* [Passage to read]
Multiple colleges will be on hand as well, including Seward County Community College, Oklahoma Panhandle State University and Fort Hays Tech Northwest.
“We’ll also have the Oklahoma Highway Patrol,” Sims said. “We have a couple of banks coming over. We’ve got a lot of local employers who are willing to send people to come to talk to kids about potential career paths and what it takes to be successful in those careers.”
Sims said invites have also been sent to multiple schools in the area.
Sims said many of the popular career paths for today’s area youth include plumbing, electrical, heating, venting and air conditioning and welding.
“General laborers are in demand,” she said. “If we get these students some skill sets behind them, it’s going to help them in the long term.”
To her knowledge, Sims said the Panhandle Career Expo is the only career fair of its kind in a 100-mile radius.
“Ours is a little different than anything else we’ve taken the students to,” she said.
Sims said events such as Wednesday’s open youth up to more than what they see in the news in terms of career paths.
“They’re talking to real people,” she said. “It opens the doors of what is possible if we don’t have other options to help these kids with. As a small school, we don’t have the ability to offer a lot of AP classes, a shop class or an FFA or ag program.”
Sims said around 200 students are expected Wednesday in Tyrone, and she said employers benefit from the event as well.
“They get to start seeing who’s the next generation coming up,” she said. “They can start opening that dialogue. We had one last year who had a job offer on the spot after she graduated.”
Sims said organizers are excited for Wednesday’s Panhandle Career Expo.
“There’s always some anxiety when you’re putting on something like this,” she said. “We see the vendors. We appreciate it. We do all the scheduling and all the teaching and maintain our regular scheduled programming as far as our responsibilities to our classroom, our teaching outside of the classroom.”

* [Provided records]
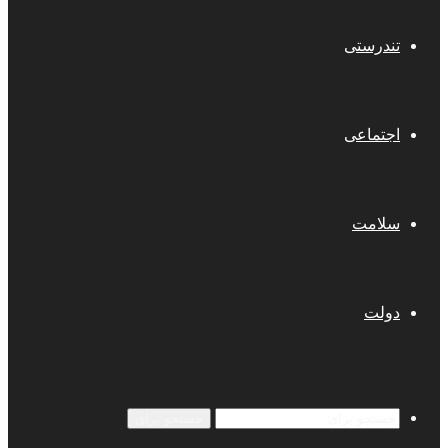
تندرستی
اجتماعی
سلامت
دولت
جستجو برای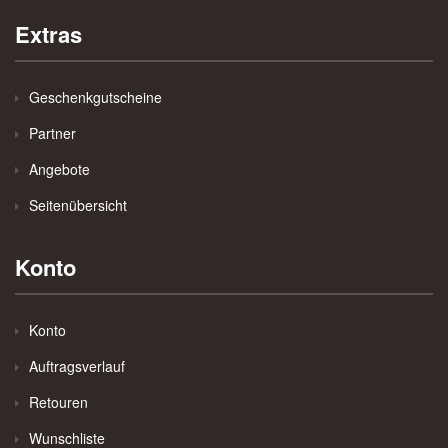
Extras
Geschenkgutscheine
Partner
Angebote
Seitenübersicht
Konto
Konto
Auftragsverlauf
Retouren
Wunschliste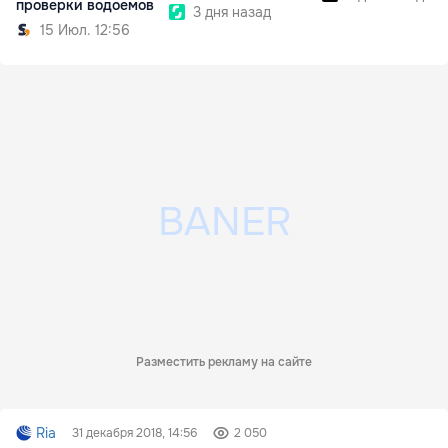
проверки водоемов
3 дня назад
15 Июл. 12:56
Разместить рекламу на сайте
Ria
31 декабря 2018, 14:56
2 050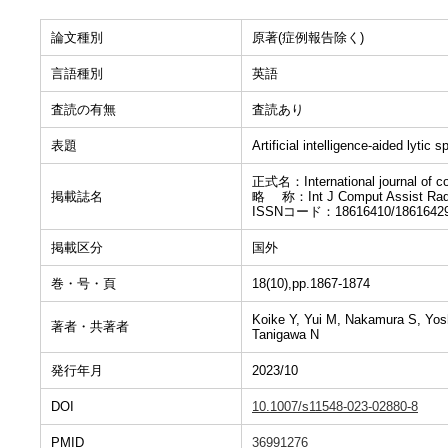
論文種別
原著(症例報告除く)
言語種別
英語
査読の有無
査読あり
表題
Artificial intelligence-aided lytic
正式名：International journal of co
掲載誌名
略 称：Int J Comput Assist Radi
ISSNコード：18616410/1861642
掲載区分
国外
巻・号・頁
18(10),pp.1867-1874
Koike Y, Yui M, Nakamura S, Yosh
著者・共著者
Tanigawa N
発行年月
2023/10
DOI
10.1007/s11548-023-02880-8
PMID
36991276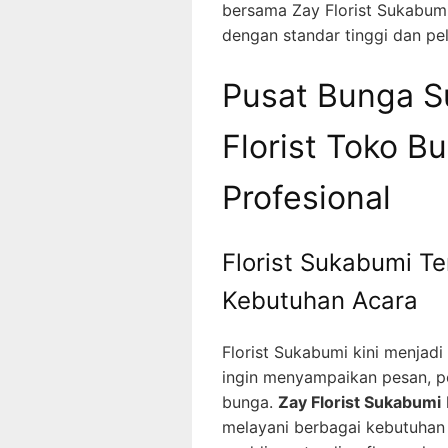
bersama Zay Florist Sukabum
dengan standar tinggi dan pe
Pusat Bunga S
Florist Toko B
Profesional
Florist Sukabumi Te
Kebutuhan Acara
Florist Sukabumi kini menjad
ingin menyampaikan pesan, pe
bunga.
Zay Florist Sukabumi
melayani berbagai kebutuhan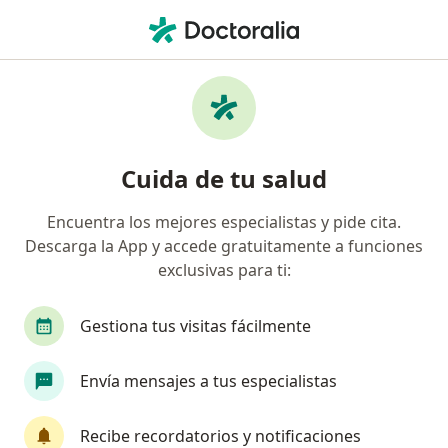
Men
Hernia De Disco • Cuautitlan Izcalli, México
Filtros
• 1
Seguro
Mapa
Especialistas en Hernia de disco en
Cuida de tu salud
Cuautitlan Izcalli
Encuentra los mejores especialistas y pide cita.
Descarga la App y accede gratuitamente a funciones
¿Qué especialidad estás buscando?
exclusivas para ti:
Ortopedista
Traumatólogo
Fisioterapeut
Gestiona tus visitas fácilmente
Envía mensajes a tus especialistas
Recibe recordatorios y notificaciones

---

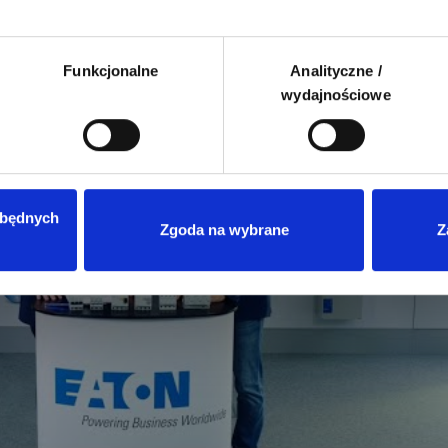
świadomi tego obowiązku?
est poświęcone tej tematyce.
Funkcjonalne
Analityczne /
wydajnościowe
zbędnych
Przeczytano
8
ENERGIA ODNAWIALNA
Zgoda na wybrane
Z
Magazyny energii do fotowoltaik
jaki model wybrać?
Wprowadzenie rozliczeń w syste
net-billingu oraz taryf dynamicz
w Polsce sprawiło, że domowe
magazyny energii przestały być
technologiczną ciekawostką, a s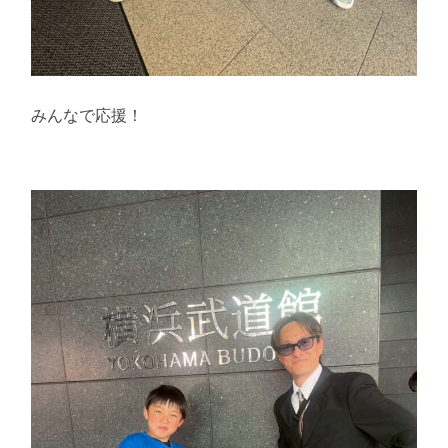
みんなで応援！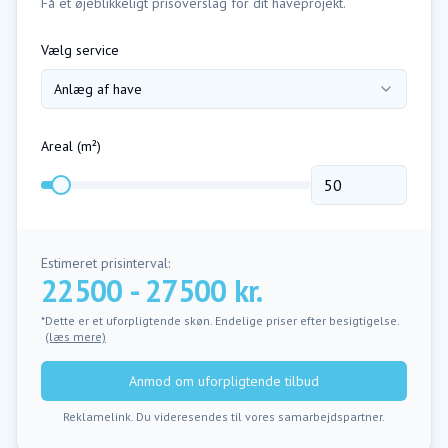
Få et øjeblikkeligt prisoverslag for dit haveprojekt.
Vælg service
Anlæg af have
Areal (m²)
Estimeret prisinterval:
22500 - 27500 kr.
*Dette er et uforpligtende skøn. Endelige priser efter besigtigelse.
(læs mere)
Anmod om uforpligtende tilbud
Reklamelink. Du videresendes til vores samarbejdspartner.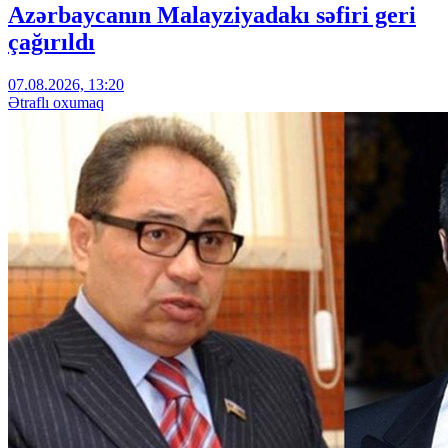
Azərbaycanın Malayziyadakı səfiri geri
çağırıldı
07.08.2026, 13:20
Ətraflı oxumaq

* [Problem to work on] Update the career expo article, beginning at the words "To her knowledge, Sims" and stopping after "of career paths.", so that "career fair" reads "job fair". Rely solely on the career expo article and not on the data.

* [Exercise answer]
To her knowledge, Sims said the Panhandle Career Expo is the only job fair of its kind in a 100-mile radius.
“Ours is a little different than anything else we’ve taken the students to,” she said.
Sims said events such as Wednesday’s open youth up to more than what they see in the news in terms of career paths.